Already assured ​of qualification as group winners, Germany finished top with six points, ahead of Ivory Coast on goal difference after the African side beat Curacao 2-0. ​Ecuador have qualified as one of the best eight third-placed teams.

Germany had been chasing a third win from three Group E matches and a 12th successive ‌victory, but ⁠their defensive vulnerabilities were exposed again and they have now conceded in all three group matches.

“We keep inviting the opposition in with turnovers, making them look good in the process,” captain Joshua Kimmich told reporters.

“Fortunately, no real harm has been done yet. But it’s clear we can’t afford another defeat. We can’t keep conceding one or two goals every game. We need to minimise our turnover rate; then we can beat ​anyone.”

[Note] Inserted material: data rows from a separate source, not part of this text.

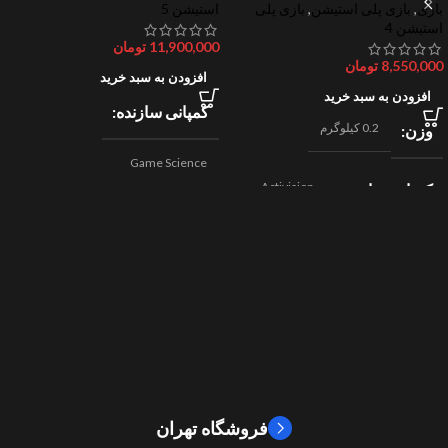
بازی
,
بازی پلی استیشن
,
بازی پلی
استیشن 5
استیشن 4
11,900,000
تومان
8,550,000
تومان
افزودن به سبد خرید
افزودن به سبد خرید
کمپانی سازنده
0.2 کیلوگرم
وزن
Game Science
Activision
کمپانی سازنده
,
اکشن
ژانر
Beenox
,
نقش آفرینی
مسابقه ای
ژانر
2024
سال ساخت
2019
سال ساخت
8/10
امتیازات
9/10
امتیازات
فروشگاه تهران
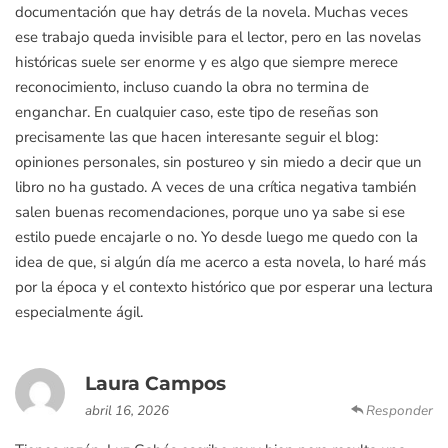
documentación que hay detrás de la novela. Muchas veces
ese trabajo queda invisible para el lector, pero en las novelas
históricas suele ser enorme y es algo que siempre merece
reconocimiento, incluso cuando la obra no termina de
enganchar. En cualquier caso, este tipo de reseñas son
precisamente las que hacen interesante seguir el blog:
opiniones personales, sin postureo y sin miedo a decir que un
libro no ha gustado. A veces de una crítica negativa también
salen buenas recomendaciones, porque uno ya sabe si ese
estilo puede encajarle o no. Yo desde luego me quedo con la
idea de que, si algún día me acerco a esta novela, lo haré más
por la época y el contexto histórico que por esperar una lectura
especialmente ágil.
Laura Campos
abril 16, 2026
Responder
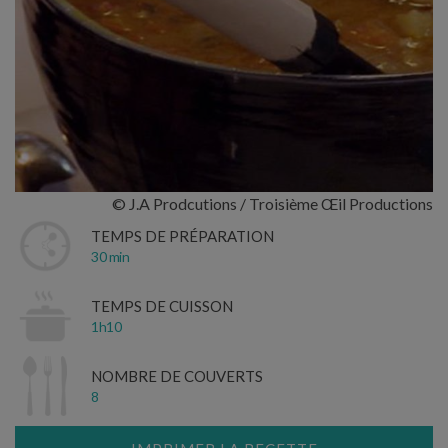
© J.A Prodcutions / Troisième Œil Productions
TEMPS DE PRÉPARATION
30 min
TEMPS DE CUISSON
1h10
NOMBRE DE COUVERTS
8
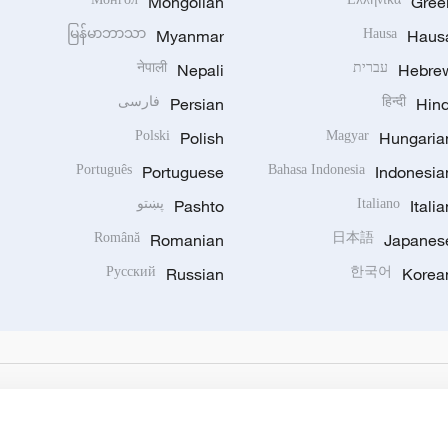
Mongolian
Gree
မြန်မာဘာသာ
Myanmar
Hausa
Haus
Hebre
עברית
Nepali
नेपाली
Hind
हिन्दी
Persian
فارسی
Polski
Polish
Magyar
Hungaria
Português
Portuguese
Bahasa Indonesia
Indonesia
Italia
Italiano
Pashto
پښتو
Română
Romanian
日本語
Japanes
Русский
Russian
한국어
Korea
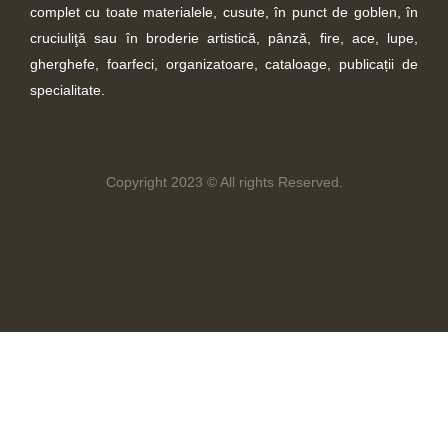
complet cu toate materialele, cusute, în punct de goblen, în
cruciuliţă sau în broderie artistică, pânză, fire, ace, lupe,
gherghefe, foarfeci, organizatoare, cataloage, publicații de
specialitate.
Copyright 2023 © All rights Reserved.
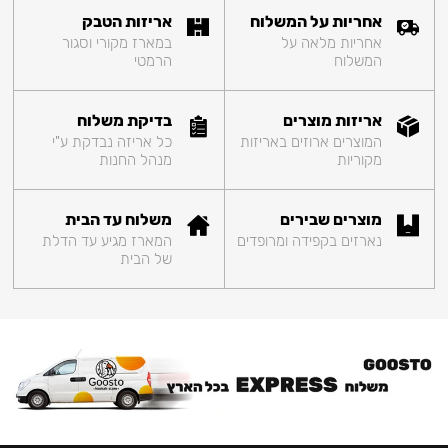
אחריות על המשלוח
אריזות הטבק
אחריות מלאה על
במארז מקורי וסגור
המשלוח
הרמטי
אריזות מוצרים
בדיקת משלוח
המוצרים ארוזים באריזות
כל אריזה נבדקת ע"י
מקוריות
מנהל החנות
מוצרים שבירים
משלוח עד הבית
נארזים בקפידה ומרופדים
המארז מגיע עד הדלת
של הבית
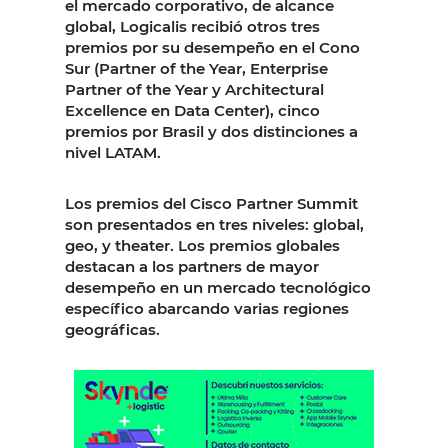
el mercado corporativo, de alcance
global, Logicalis recibió otros tres
premios por su desempeño en el Cono
Sur (Partner of the Year, Enterprise
Partner of the Year y Architectural
Excellence en Data Center), cinco
premios por Brasil y dos distinciones a
nivel LATAM.
Los premios del Cisco Partner Summit
son presentados en tres niveles: global,
geo, y theater. Los premios globales
destacan a los partners de mayor
desempeño en un mercado tecnológico
específico abarcando varias regiones
geográficas.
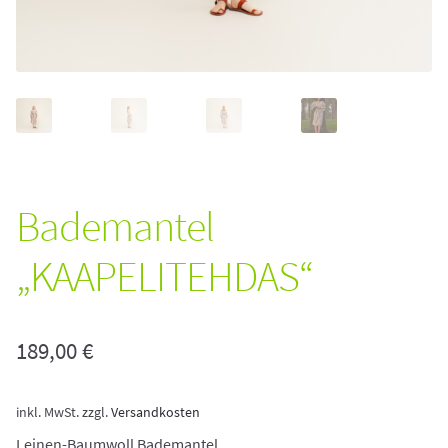
Bademantel
„KAAPELITEHDAS“
189,00
€
inkl. MwSt.
zzgl.
Versandkosten
Leinen-Baumwoll Bademantel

Germany started explosively, with Sane finishing ​left-footed from just inside the area ⁠in the second minute after Florian Wirtz cleverly found his teammate after a quick throw-in.

Ecuador protested that Aleksandar Pavlovic had caught Pedro Vite in the head with a raised foot in the build-up, but referee ​Tori Penso allowed the goal to stand.

Ecuador, who had arrived under pressure after a defeat by Ivory ​Coast and draw ⁠with Curacao, responded swiftly. Angulo curled thee ball into the net from the edge of the box in the ninth minute, with goalkeeper Manuel Neuer slow to react.

The second half began with more controversy when Penso awarded Germany a penalty after Felix Nmecha played in Kai Havertz, who appeared to ⁠be tripped ​by Joel Ordonez.

After a VAR review, however, the referee overturned the decision for a Germany ​foul in the build-up.

Clear chances were then limited until Plata struck in the 78th minute, reacting quickest after substitute Kevin Rodriguez flicked on a corner at the near post ​and stabbing the ball past Neuer to send the stadium into uproar.